Hambach:

Hagenbuch. Der erste Teil des Namens Hagen kommt entweder von hagen, aldh. hagan = Buschwald, Hecke, Einzäunung oder von einer Person namens Haguno. Der zweite Teil buch (bach) = Wald. Der Name gibt also Kunde von einem eingehegten Ort im Wald oder einem Ort beim Wald des Haguno. Ein Grundherr namens Haguno erscheint als Zeuge in vielen Urkunden unseres Raumes aus dem 8. u. 9. Jahrhundert.

Die erste urkundliche Erwähnung geschieht 1264. Bischof Iring von Würzburg ertauscht vom Grafen Mangold von Wildberg dessen Besitz in Hagenbuch. 1305 kommt der Ort mit dem Amt Mainberg an die Grafen von Henneberg. 1419 erleidet Hambach durch plündernde Schweinfurter Söldner viel Not. Im Laufe der Jahrhunderte tauchen viele Adelige als Lehensträger von Hambach auf. So der Deutsche Orden, die Herren von Wenkheim, Thüngen, Otmar v. Borne, Endres v.d. Kehre und andere.

Das Dorf war in zwei Centgerichtsbezirke geteilt. Die nördliche Hälfte bis zur Kreuzgasse (heute Strohgasse) gehörte zur Cent Ebenhausen, die südliche Hälfte zur Cent Marksteinach. Nach Übernahme des Amtes Mainberg im Jahre 1542 von den Hennebergern durch Würzburg gehörte der gesamte Ort zu Mainberg.

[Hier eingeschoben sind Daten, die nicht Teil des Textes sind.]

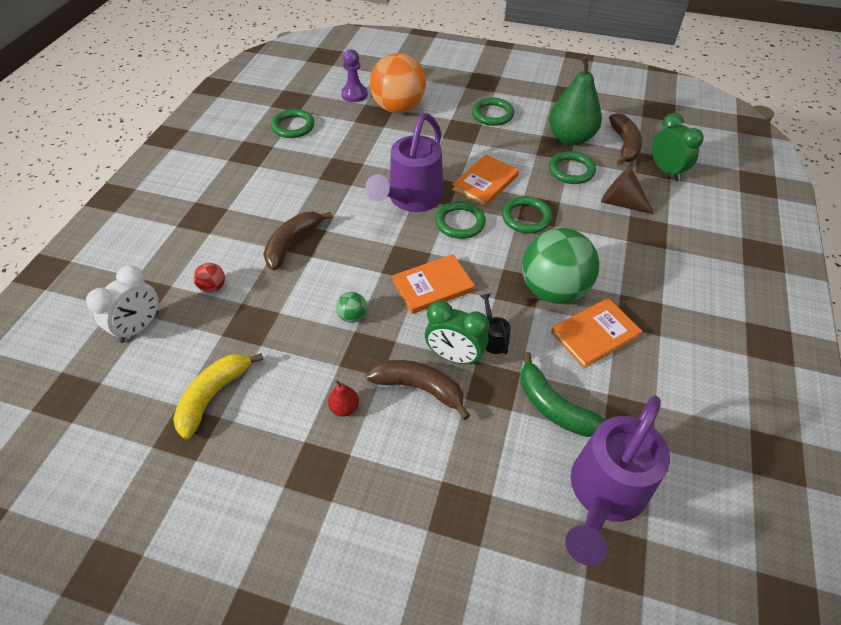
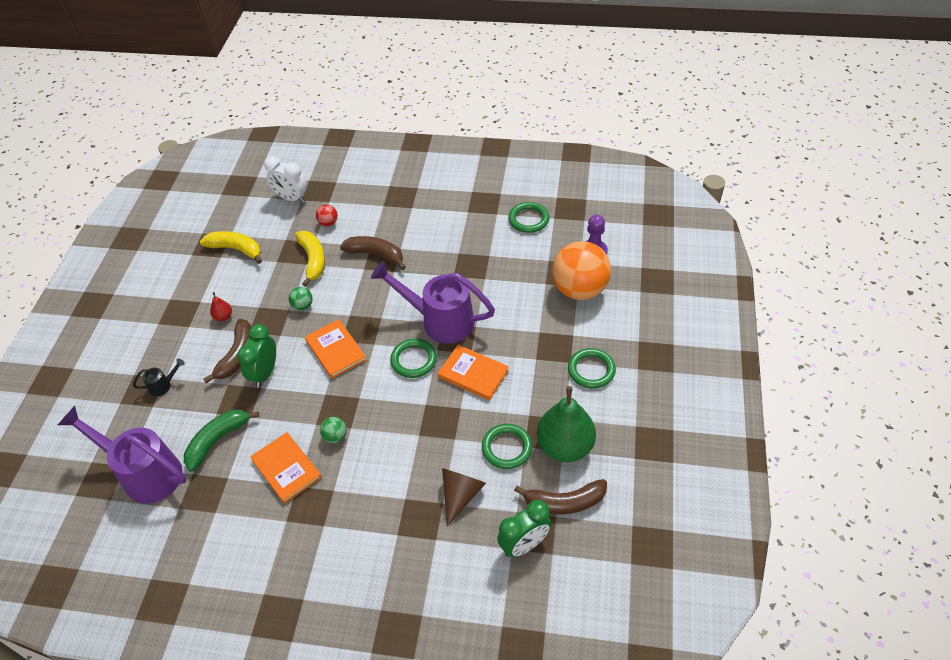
camera: 85 degrees right, 0 degrees up
(276, 305) = (313, 260): none -> yellow banana
(493, 338) = (282, 396): black watering can -> black watering can (163, 385)
(526, 217) = (427, 411): green ring -> none
(553, 290) = (335, 436): green ball -> green ball, size x0.41

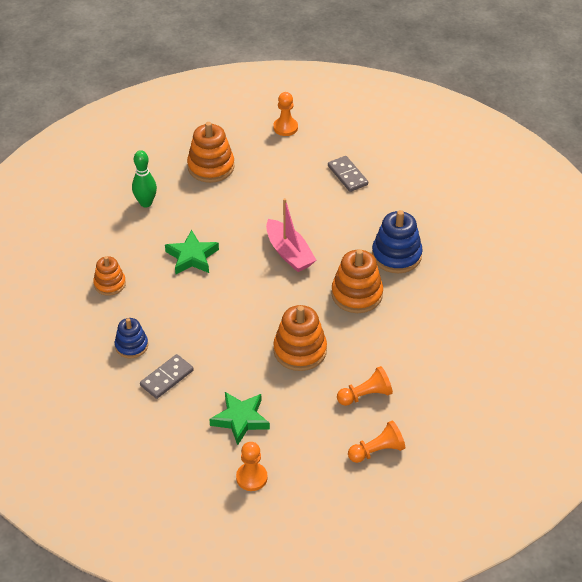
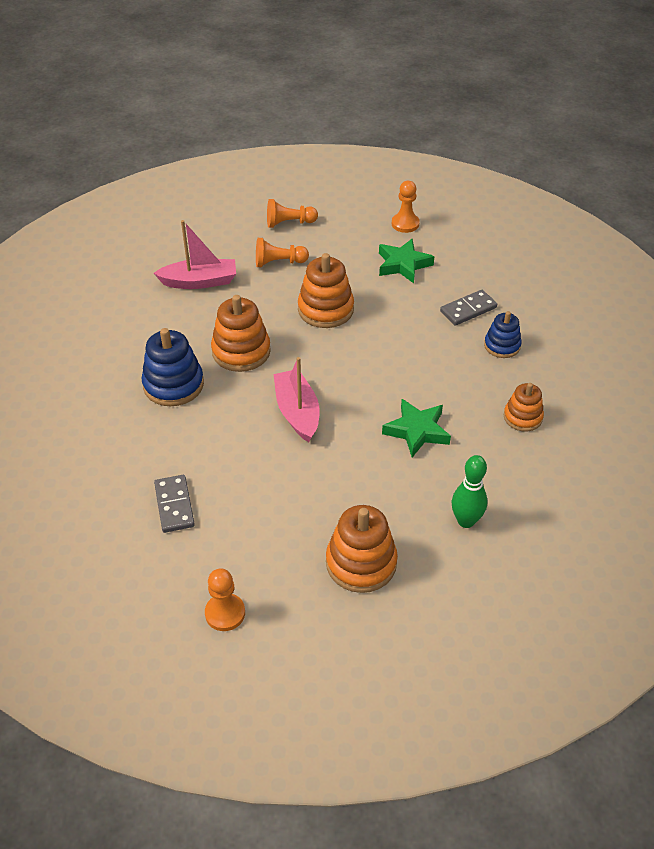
camera: 165 degrees left, 0 degrees up
(430, 356) = (199, 281): none -> pink boat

Bauernkrieg und Dreißigjähriger Krieg trafen Hambach wie alle Dörfer Frankens. 1622 lagen hier spanische Reiter und kaiserliche Truppen in Quartier. 1641 gab es nur noch 3 besetzte Güter. Daß in dieser drangvollen Zeit mancher Bewohner sein letztes Geld vergraben hatte, wurde 1926 durch Auffinden eines kleinen Tonkruges mit 18 Münzen aus jener Zeit eindrucksvoll bestätigt. Während des französischen Krieges wurde Hambach 1796 geplündert, ebenso im französisch-preußischen Krieg 1806. 1804 wird Hambach bayrisch, 1806 toskanisch und 1814 wieder und endgültig bayrisch.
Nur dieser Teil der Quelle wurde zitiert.